=== Instructions for the task ===
Please state how many lines of the data contain "INFO". The number by itself is enough.

>>>>

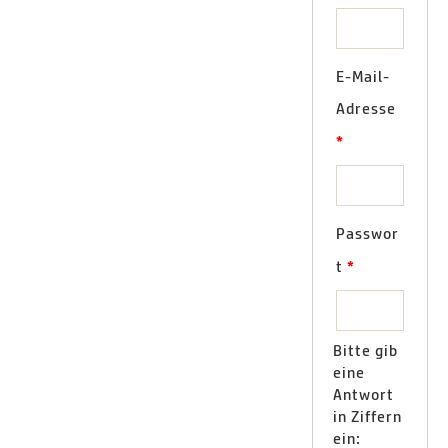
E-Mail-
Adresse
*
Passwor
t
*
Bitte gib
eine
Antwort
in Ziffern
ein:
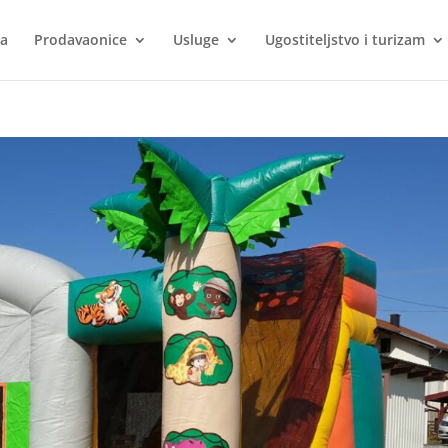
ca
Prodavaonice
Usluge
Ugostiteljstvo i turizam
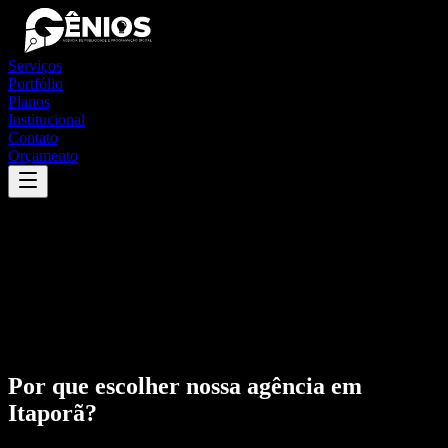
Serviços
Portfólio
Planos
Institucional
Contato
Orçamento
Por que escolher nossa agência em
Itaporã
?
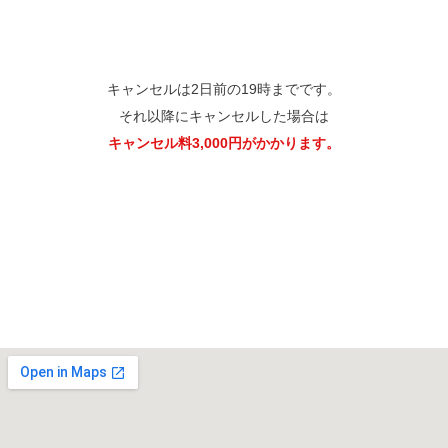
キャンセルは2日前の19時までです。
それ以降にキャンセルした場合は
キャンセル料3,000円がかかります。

<<<<
>>>>

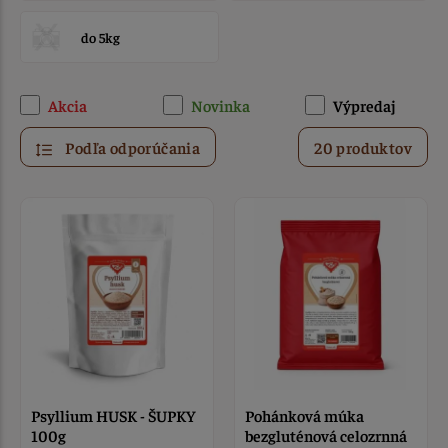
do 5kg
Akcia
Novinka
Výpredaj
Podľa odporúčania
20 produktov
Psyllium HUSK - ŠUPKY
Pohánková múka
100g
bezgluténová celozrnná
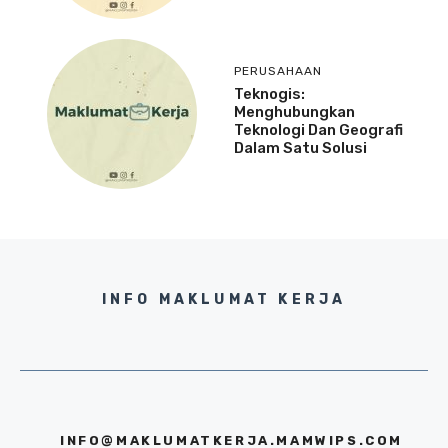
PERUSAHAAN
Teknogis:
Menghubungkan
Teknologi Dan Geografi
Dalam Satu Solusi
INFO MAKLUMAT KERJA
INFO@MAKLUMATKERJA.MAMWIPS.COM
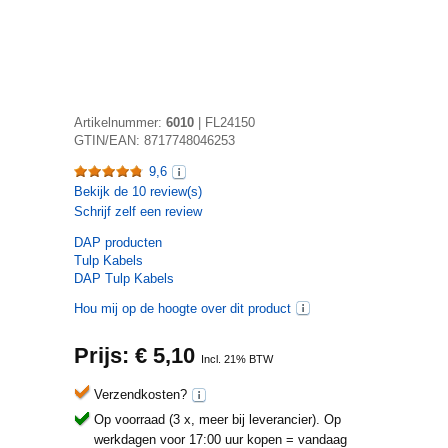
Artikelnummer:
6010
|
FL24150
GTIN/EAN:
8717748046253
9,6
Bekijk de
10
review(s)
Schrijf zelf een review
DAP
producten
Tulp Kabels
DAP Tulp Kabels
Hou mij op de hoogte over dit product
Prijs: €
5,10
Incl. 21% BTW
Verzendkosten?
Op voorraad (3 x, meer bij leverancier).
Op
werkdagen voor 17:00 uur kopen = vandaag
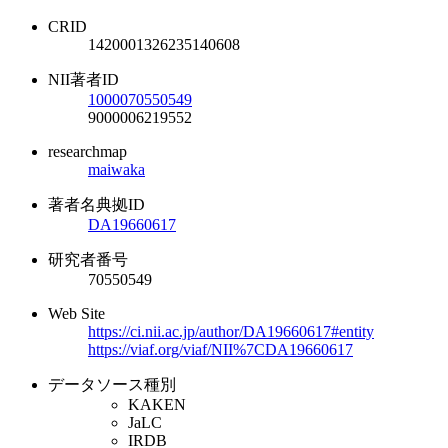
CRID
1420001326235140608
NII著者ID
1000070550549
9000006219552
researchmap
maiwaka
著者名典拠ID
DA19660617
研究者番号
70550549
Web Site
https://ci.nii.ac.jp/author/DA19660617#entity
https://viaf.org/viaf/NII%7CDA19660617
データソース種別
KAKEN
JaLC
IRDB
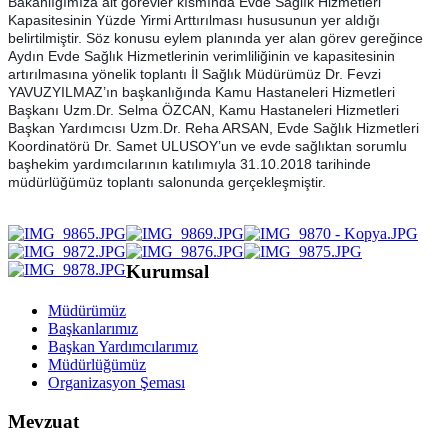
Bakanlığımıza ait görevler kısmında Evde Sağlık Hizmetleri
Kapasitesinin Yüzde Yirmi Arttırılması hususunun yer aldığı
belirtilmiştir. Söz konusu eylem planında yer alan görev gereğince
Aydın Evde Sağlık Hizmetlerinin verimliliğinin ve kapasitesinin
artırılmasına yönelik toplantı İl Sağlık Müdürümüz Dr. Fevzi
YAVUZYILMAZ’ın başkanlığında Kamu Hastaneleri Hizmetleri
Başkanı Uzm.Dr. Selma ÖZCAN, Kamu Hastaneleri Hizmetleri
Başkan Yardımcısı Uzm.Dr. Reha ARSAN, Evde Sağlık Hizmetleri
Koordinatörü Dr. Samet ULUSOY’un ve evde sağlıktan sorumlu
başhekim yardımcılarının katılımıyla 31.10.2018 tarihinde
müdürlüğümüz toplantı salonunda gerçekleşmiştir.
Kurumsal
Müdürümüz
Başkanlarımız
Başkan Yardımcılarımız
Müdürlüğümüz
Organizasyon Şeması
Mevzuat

<<<<
>>>>

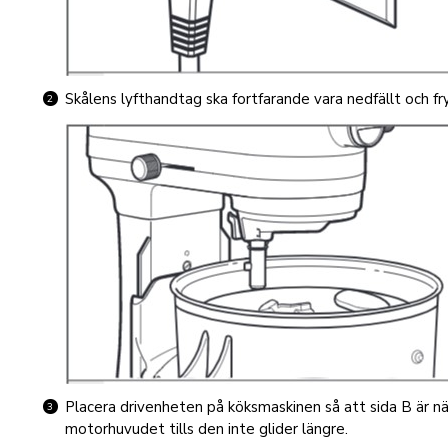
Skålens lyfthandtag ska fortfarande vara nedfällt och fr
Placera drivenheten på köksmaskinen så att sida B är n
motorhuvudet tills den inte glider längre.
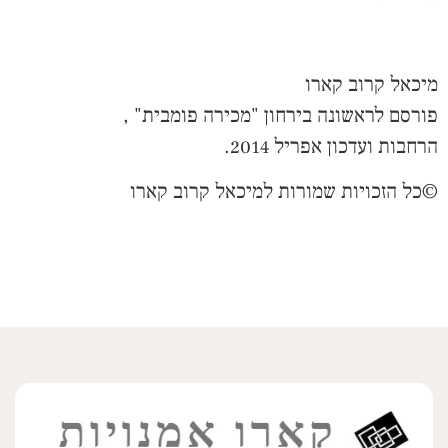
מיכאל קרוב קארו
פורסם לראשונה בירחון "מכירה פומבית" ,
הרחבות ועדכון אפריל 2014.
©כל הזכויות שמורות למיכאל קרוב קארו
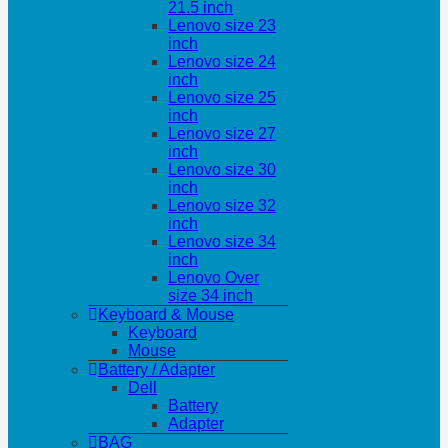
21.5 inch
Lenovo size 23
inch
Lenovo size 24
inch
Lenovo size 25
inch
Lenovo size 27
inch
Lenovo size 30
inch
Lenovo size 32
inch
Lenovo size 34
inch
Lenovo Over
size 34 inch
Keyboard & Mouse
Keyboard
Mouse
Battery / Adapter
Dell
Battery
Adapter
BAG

<<<<

=== Exercise solution ===
2